INSTRUCTIONS TO FOLLOW
Replace "Argentinien" with "Chile" in the items below and leave all other text unchanged.
*** RECORD EXCERPTS ***
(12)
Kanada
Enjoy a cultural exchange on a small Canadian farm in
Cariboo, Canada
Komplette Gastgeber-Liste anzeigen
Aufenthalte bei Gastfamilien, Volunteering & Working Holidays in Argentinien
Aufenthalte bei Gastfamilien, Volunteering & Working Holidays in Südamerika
*** End of RECORD EXCERPTS ***
TASK SOLUTION
(12)
Kanada
Enjoy a cultural exchange on a small Canadian farm in
Cariboo, Canada
Komplette Gastgeber-Liste anzeigen
Aufenthalte bei Gastfamilien, Volunteering & Working Holidays in Chile
Aufenthalte bei Gastfamilien, Volunteering & Working Holidays in Südamerika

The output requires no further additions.